Machine-readable electronics designs:
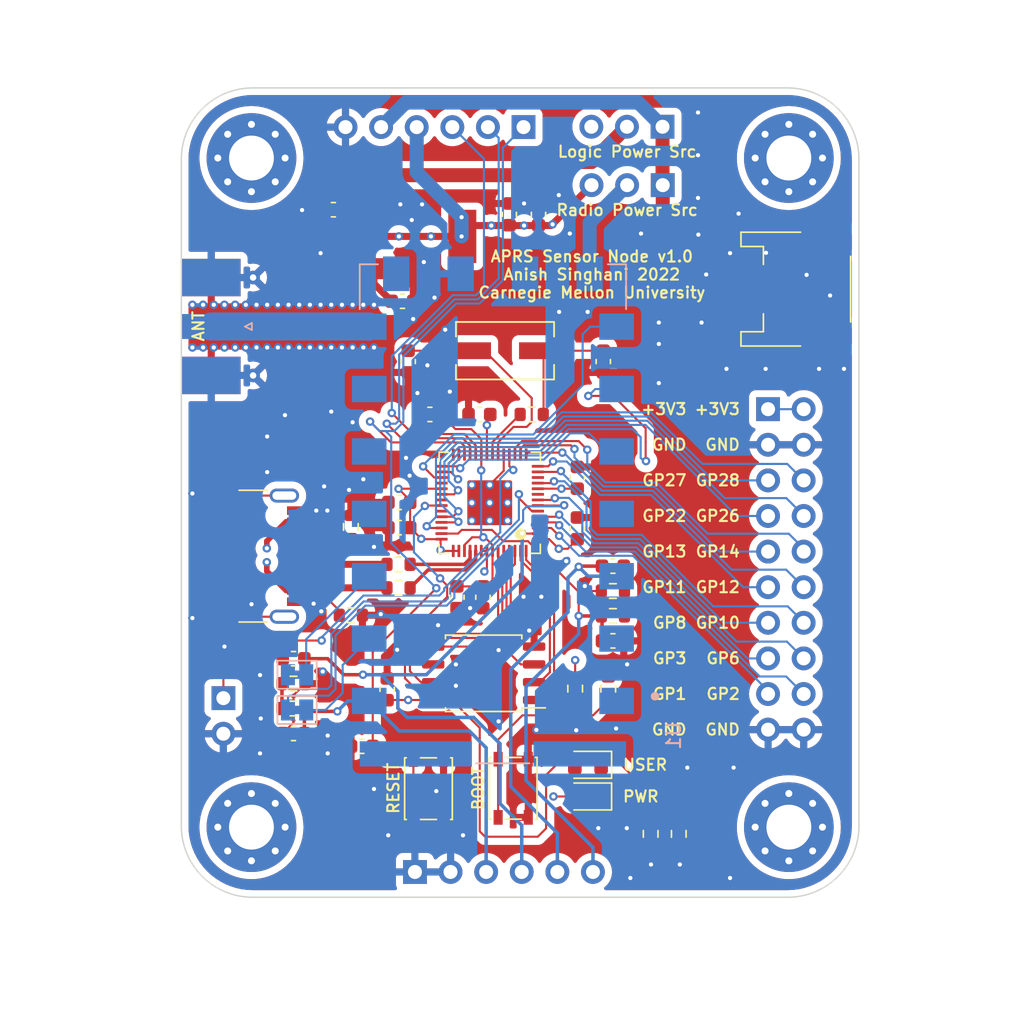
<source format=kicad_pcb>
(kicad_pcb (version 20211014) (generator pcbnew)

  (general
    (thickness 1.6)
  )

  (paper "A4")
  (layers
    (0 "F.Cu" signal)
    (1 "In1.Cu" signal)
    (2 "In2.Cu" signal)
    (31 "B.Cu" signal)
    (32 "B.Adhes" user "B.Adhesive")
    (33 "F.Adhes" user "F.Adhesive")
    (34 "B.Paste" user)
    (35 "F.Paste" user)
    (36 "B.SilkS" user "B.Silkscreen")
    (37 "F.SilkS" user "F.Silkscreen")
    (38 "B.Mask" user)
    (39 "F.Mask" user)
    (40 "Dwgs.User" user "User.Drawings")
    (41 "Cmts.User" user "User.Comments")
    (42 "Eco1.User" user "User.Eco1")
    (43 "Eco2.User" user "User.Eco2")
    (44 "Edge.Cuts" user)
    (45 "Margin" user)
    (46 "B.CrtYd" user "B.Courtyard")
    (47 "F.CrtYd" user "F.Courtyard")
    (48 "B.Fab" user)
    (49 "F.Fab" user)
    (50 "User.1" user)
    (51 "User.2" user)
    (52 "User.3" user)
    (53 "User.4" user)
    (54 "User.5" user)
    (55 "User.6" user)
    (56 "User.7" user)
    (57 "User.8" user)
    (58 "User.9" user)
  )

  (setup
    (stackup
      (layer "F.SilkS" (type "Top Silk Screen"))
      (layer "F.Paste" (type "Top Solder Paste"))
      (layer "F.Mask" (type "Top Solder Mask") (thickness 0.01))
      (layer "F.Cu" (type "copper") (thickness 0.035))
      (layer "dielectric 1" (type "core") (thickness 0.48) (material "FR4") (epsilon_r 4.5) (loss_tangent 0.02))
      (layer "In1.Cu" (type "copper") (thickness 0.035))
      (layer "dielectric 2" (type "prepreg") (thickness 0.48) (material "FR4") (epsilon_r 4.5) (loss_tangent 0.02))
      (layer "In2.Cu" (type "copper") (thickness 0.035))
      (layer "dielectric 3" (type "core") (thickness 0.48) (material "FR4") (epsilon_r 4.5) (loss_tangent 0.02))
      (layer "B.Cu" (type "copper") (thickness 0.035))
      (layer "B.Mask" (type "Bottom Solder Mask") (thickness 0.01))
      (layer "B.Paste" (type "Bottom Solder Paste"))
      (layer "B.SilkS" (type "Bottom Silk Screen"))
      (copper_finish "None")
      (dielectric_constraints no)
    )
    (pad_to_mask_clearance 0)
    (grid_origin 234.3808 81.28)
    (pcbplotparams
      (layerselection 0x00010fc_ffffffff)
      (disableapertmacros false)
      (usegerberextensions false)
      (usegerberattributes true)
      (usegerberadvancedattributes true)
      (creategerberjobfile true)
      (svguseinch false)
      (svgprecision 6)
      (excludeedgelayer true)
      (plotframeref false)
      (viasonmask false)
      (mode 1)
      (useauxorigin false)
      (hpglpennumber 1)
      (hpglpenspeed 20)
      (hpglpendiameter 15.000000)
      (dxfpolygonmode true)
      (dxfimperialunits true)
      (dxfusepcbnewfont true)
      (psnegative false)
      (psa4output false)
      (plotreference true)
      (plotvalue true)
      (plotinvisibletext false)
      (sketchpadsonfab false)
      (subtractmaskfromsilk false)
      (outputformat 1)
      (mirror false)
      (drillshape 0)
      (scaleselection 1)
      (outputdirectory "./gerbers")
    )
  )

  (net 0 "")
  (net 1 "PWRSRC")
  (net 2 "GND")
  (net 3 "+3V3")
  (net 4 "DAC_OUT")
  (net 5 "Net-(C6-Pad2)")
  (net 6 "AF_OUT")
  (net 7 "Net-(C7-Pad2)")
  (net 8 "MIC_IN")
  (net 9 "ADC_IN")
  (net 10 "RSTn")
  (net 11 "Net-(C11-Pad1)")
  (net 12 "Net-(C12-Pad1)")
  (net 13 "Net-(C13-Pad1)")
  (net 14 "Net-(D1-Pad1)")
  (net 15 "LED")
  (net 16 "Net-(D2-Pad1)")
  (net 17 "+5V")
  (net 18 "Net-(J2-PadA5)")
  (net 19 "USB_P")
  (net 20 "USB_N")
  (net 21 "unconnected-(J2-PadA8)")
  (net 22 "Net-(J2-PadB5)")
  (net 23 "unconnected-(J2-PadB8)")
  (net 24 "unconnected-(J2-PadS1)")
  (net 25 "Net-(J3-Pad1)")
  (net 26 "+VBAT")
  (net 27 "SWDIO")
  (net 28 "SWCLK")
  (net 29 "Net-(R3-Pad1)")
  (net 30 "Net-(JP1-Pad1)")
  (net 31 "DRA_RX")
  (net 32 "Net-(JP2-Pad1)")
  (net 33 "DRA_TX")
  (net 34 "PWRLEVEL")
  (net 35 "V_RADIO")
  (net 36 "/QSPI_SS")
  (net 37 "Net-(R11-Pad1)")
  (net 38 "Net-(R12-Pad2)")
  (net 39 "Net-(R13-Pad2)")
  (net 40 "unconnected-(U1-Pad1)")
  (net 41 "DRA_PTT")
  (net 42 "DRA_PD")
  (net 43 "DRA_PWR")
  (net 44 "/QSPI_SD1")
  (net 45 "/QSPI_SD2")
  (net 46 "/QSPI_SD0")
  (net 47 "/QSPI_SCLK")
  (net 48 "/QSPI_SD3")
  (net 49 "unconnected-(U4-Pad12)")
  (net 50 "unconnected-(U4-Pad27)")
  (net 51 "unconnected-(U4-Pad28)")
  (net 52 "unconnected-(U4-Pad9)")
  (net 53 "GP28")
  (net 54 "unconnected-(U4-Pad32)")
  (net 55 "GP27")
  (net 56 "unconnected-(U4-Pad35)")
  (net 57 "unconnected-(U4-Pad37)")
  (net 58 "GP26")
  (net 59 "GP22")
  (net 60 "GP14")
  (net 61 "GP13")
  (net 62 "GP12")
  (net 63 "GP11")
  (net 64 "GP8")
  (net 65 "GP6")
  (net 66 "GP3")
  (net 67 "GP2")
  (net 68 "GP1")
  (net 69 "GP10")

  (footprint "Capacitor_SMD:C_0603_1608Metric" (layer "F.Cu") (at 210.566 120.396))

  (footprint "MountingHole:MountingHole_3.2mm_M3_Pad_Via" (layer "F.Cu") (at 245.9012 127.08))

  (footprint "Capacitor_SMD:C_0603_1608Metric" (layer "F.Cu") (at 224.0788 110.6802 -90))

  (footprint "ECS-120-20-3X-TR:XTAL_ECS-120-20-3X-TR" (layer "F.Cu") (at 225.6536 93.091))

  (footprint "LED_SMD:LED_0805_2012Metric" (layer "F.Cu") (at 231.5718 122.6312 180))

  (footprint "Capacitor_SMD:C_0603_1608Metric" (layer "F.Cu") (at 233.3498 113.792 180))

  (footprint "Connector_PinHeader_2.54mm:PinHeader_1x06_P2.54mm_Vertical" (layer "F.Cu") (at 219.2274 130.2766 90))

  (footprint "LED_SMD:LED_0805_2012Metric" (layer "F.Cu") (at 231.5718 124.8918 180))

  (footprint "Capacitor_SMD:C_0603_1608Metric" (layer "F.Cu") (at 230.8098 105.7656 90))

  (footprint "Package_SO:SOIC-8_5.23x5.23mm_P1.27mm" (layer "F.Cu") (at 224.1296 116.1034 180))

  (footprint "Capacitor_SMD:C_0603_1608Metric" (layer "F.Cu") (at 225.9584 83.3628 90))

  (footprint "Capacitor_SMD:C_0603_1608Metric" (layer "F.Cu") (at 230.8098 102.1588 90))

  (footprint "Resistor_SMD:R_0603_1608Metric" (layer "F.Cu") (at 233.0196 117.1956 90))

  (footprint "Button_Switch_SMD:SW_SPST_PTS810" (layer "F.Cu") (at 226.2378 124.3076 -90))

  (footprint "Capacitor_SMD:C_0603_1608Metric" (layer "F.Cu") (at 218.3384 89.5604))

  (footprint "Connector_PinHeader_2.54mm:PinHeader_1x02_P2.54mm_Vertical" (layer "F.Cu") (at 205.5622 117.8764))

  (footprint "Connector_PinHeader_2.54mm:PinHeader_1x06_P2.54mm_Vertical" (layer "F.Cu") (at 226.9744 77.1398 -90))

  (footprint "Connector_PinHeader_2.54mm:PinHeader_1x03_P2.54mm_Vertical" (layer "F.Cu") (at 236.9058 81.28 -90))

  (footprint "Capacitor_SMD:C_0603_1608Metric" (layer "F.Cu") (at 218.1098 103.9114 180))

  (footprint "Resistor_SMD:R_0603_1608Metric" (layer "F.Cu") (at 227.5586 97.6376))

  (footprint "Resistor_SMD:R_0603_1608Metric" (layer "F.Cu") (at 214.6554 105.664 90))

  (footprint "Capacitor_SMD:C_0603_1608Metric" (layer "F.Cu") (at 210.566 115.062 180))

  (footprint "Resistor_SMD:R_0603_1608Metric" (layer "F.Cu") (at 214.6554 111.9632))

  (footprint "MountingHole:MountingHole_3.2mm_M3_Pad_Via" (layer "F.Cu") (at 245.9012 79.3458))

  (footprint "Capacitor_SMD:C_0603_1608Metric" (layer "F.Cu") (at 217.2462 117.2464 90))

  (footprint "MountingHole:MountingHole_3.2mm_M3_Pad_Via" (layer "F.Cu") (at 207.565 79.3458))

  (footprint "Capacitor_SMD:C_0603_1608Metric" (layer "F.Cu") (at 218.1098 105.7148 180))

  (footprint "Resistor_SMD:R_0603_1608Metric" (layer "F.Cu") (at 210.566 116.84))

  (footprint "Connector_JST:JST_PH_S2B-PH-SM4-TB_1x02-1MP_P2.00mm_Horizontal" (layer "F.Cu") (at 245.7958 88.6968 90))

  (footprint "Resistor_SMD:R_0603_1608Metric" (layer "F.Cu") (at 238.0488 127.5588 -90))

  (footprint "Capacitor_SMD:C_0603_1608Metric" (layer "F.Cu") (at 215.4428 121.3104 180))

  (footprint "Capacitor_SMD:C_0603_1608Metric" (layer "F.Cu") (at 213.4108 83.0326 180))

  (footprint "MountingHole:MountingHole_3.2mm_M3_Pad_Via" (layer "F.Cu") (at 207.565 127.08))

  (footprint "Button_Switch_SMD:SW_SPST_PTS810" (layer "F.Cu") (at 220.1926 124.333 90))

  (footprint "Capacitor_SMD:C_0603_1608Metric" (layer "F.Cu") (at 228.0412 83.3628 90))

  (footprint "Capacitor_SMD:C_0603_1608Metric" (layer "F.Cu") (at 223.8248 97.6376 180))

  (footprint "Resistor_SMD:R_0603_1608Metric" (layer "F.Cu") (at 236.0422 127.5588 -90))

  (footprint "Resistor_SMD:R_0603_1608Metric" (layer "F.Cu") (at 210.566 118.618))

  (footprint "Capacitor_SMD:C_0603_1608Metric" (layer "F.Cu") (at 222.2246 110.6802 -90))

  (footprint "Capacitor_SMD:C_0603_1608Metric" (layer "F.Cu") (at 220.2942 97.6376 180))

  (footprint "RP2040:RP2040-QFN-56" (layer "F.Cu") (at 224.5614 103.9368 180))

  (footprint "Package_TO_SOT_SMD:SOT-223-3_TabPin2" (layer "F.Cu") (at 219.456 84.9376))

  (footprint "Capacitor_SMD:C_0603_1608Metric" (layer "F.Cu") (at 232.664 93.866 -90))

  (footprint "Connector_PinHeader_2.54mm:PinHeader_1x03_P2.54mm_Vertical" (layer "F.Cu") (at 236.8908 77.1144 -90))

  (footprint "USB_C_Receptacle_HRO_TYPE-C-31-M-12:USB_C_HRO-31-M-12_nofront" (layer "F.Cu") (at 206.7814 107.7468 -90))

  (footprint "Resistor_SMD:R_0603_1608Metric" (layer "F.Cu") (at 233.3498 110.236 180))

  (footprint "Capacitor_SMD:C_0603_1608Metric" (layer "F.Cu") (at 218.7448 93.866 -90))

  (footprint "Resistor_SMD:R_0603_1608Metric" (layer "F.Cu") (at 218.059 108.331))

  (footprint "Resistor_SMD:R_0603_1608Metric" (layer "F.Cu") (at 218.059 110.0074))

  (footprint "Resistor_SMD:R_0603_1608Metric" (layer "F.Cu") (at 230.6574 117.1956 -90))

  (footprint "Capacitor_SMD:C_0603_1608Metric" (layer "F.Cu") (at 233.3498 108.458))

  (footprint "Connector_PinHeader_2.54mm:PinHeader_2x10_P2.54mm_Vertical" (layer "F.Cu") (at 244.4192 97.2616))

  (footprint "Resistor_SMD:R_0603_1608Metric" (layer "F.Cu") (at 233.3498 112.014 180))

  (footprint "Jumper:SolderJumper-2_P1.3mm_Bridged_Pad1.0x1.5mm" (layer "B.Cu") (at 210.82 118.7196 180))

  (footprint "Connector_Coaxial:SMA_Molex_73251-2120_EdgeMount_Horizontal" (layer "B.Cu")
    (tedit 5EBD110B) (tstamp 58052df1-3bdf-4064-ba7e-60556039066d)
    (at 204.6964 91.3638 180)
    (descr "Molex SMA RF Connector, Edge Mount, (http://www.molex.com/pdm_docs/sd/732512120_sd.pdf)")
    (tags "sma edge")
    (property "Sheetfile" "sensor_node_v1.kicad_sch")
    (property "Sheetname" "")
    (path "/5f4cad12-c228-4012-9253-e4a8e6fd0e61")
    (attr smd)
    (fp_text reference "J3" (at -0.705 -6.1) (layer "B.SilkS") hide
      (effects (font (size 1 1) (thickness 0.15)) (justify mirror))
      (tstamp 12992278-3dc3-47b8-b309-27a791ec29d0)
    )
    (fp_text value "Antenna" (at -0.1 6.2) (layer "B.Fab")
      (effects (font (size 1 1) (thickness 0.15)) (justify mirror))
      (tstamp e645f31b-514e-465c-85c0-80d9166d5320)
    )
    (fp_text user "PCB Edge" (at 2.155 0 90) (layer "Dwgs.User")
      (effects (font (size 0.5 0.5) (thickness 0.08)))
      (tstamp 0d94d821-de4a-491c-af65-d34401662da7)
    )
    (fp_text user "${REFERENCE}" (at 9.095 0) (layer "B.Fab")
      (effects (font (size 1 1) (thickness 0.15)) (justify mirror))
      (tstamp c87f27d0-d8df-4990-bbac-8b7249bf5405)
    )
    (fp_line (start -2.4 0) (end -2.9 0.25) (layer "B.SilkS") (width 0.12) (tstamp 3b0c2796-1c63-4591-acdd-cc0c8ecafc95))
    (fp_line (start -2.9 -0.25) (end -2.4 0) (layer "B.SilkS") (width 0.12) (tstamp 6d65a688-aafb-4729-b101-98de50204616))
    (fp_line (start -2.9 0.25) (end -2.9 -0.25) (layer "B.SilkS") (width 0.12) (tstamp fa298cf8-c34d-421a-9b22-6bb7c0257347))
    (fp_line (start -3.975 5.33) (end 15.045 5.33) (layer "B.CrtYd") (width 0.05) (tstamp 8c6638c7-b5a1-4032-8a88-0055bd716820))
    (fp_line (start 15.045 -5.33) (end -3.975 -5.33) (layer "B.CrtYd") (width 0.05) (tstamp b24a5fe0-6663-4d2f-a66b-379d247232d1))
    (fp_line (start -3.975 5.33) (end -3.975 -5.33) (layer "B.CrtYd") (width 0.05) (tstamp cd244516-3e54-4b80-a554-2628e72d6d5e))
    (fp_line (start 15.045 5.33) (end 15.045 -5.33) (layer "B.CrtYd") (width 0.05) (tstamp dd330d25-6782-4120-9079-9b5185071f1e))
    (fp_line (start -3.975 5.33) (end -3.975 -5.33) (layer "F.CrtYd") (width 0.05) (tstamp 5e85d9e5-ea2d-4321-a533-04fa47d6adef))
    (fp_line (start 15.045 -5.33) (end -3.975 -5.33) (layer "F.CrtYd") (width 0.05) (tstamp 7fb0834a-5b02-4c90-a304-4651ef751d06))
    (fp_line (start -3.975 5.33) (end 15.045 5.33) (layer "F.CrtYd") (width 0.05) (tstamp ad637519-703e-460a-a183-2ff2057714a6))
    (fp_line (start 15.045 5.33) (end 15.045 -5.33) (layer "F.CrtYd") (width 0.05) (tstamp b0f9dbf3-40b3-4af7-977e-c749a72e4f12))
    (fp_line (start 3.115 3.175) (end 3.115 -3.175) (layer "B.Fab") (width 0.1) (tstamp 0084292d-0ef1-4650-9e8c-05c49741093a))
    (fp_line (start -1.715 0.635) (end -1.715 -0.635) (layer "B.Fab") (width 0.1) (tstamp 0dbb454e-6056-4494-942f-82dfe307ed21))
    (fp_line (start 14.
... [1272889 chars truncated]
</source>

TO-DO ITEM
Whenever a line in the entries holds the word "Bottom", copy that line.

SOLUTION
      (layer "B.Mask" (type "Bottom Solder Mask") (thickness 0.01))
      (layer "B.Paste" (type "Bottom Solder Paste"))
      (layer "B.SilkS" (type "Bottom Silk Screen"))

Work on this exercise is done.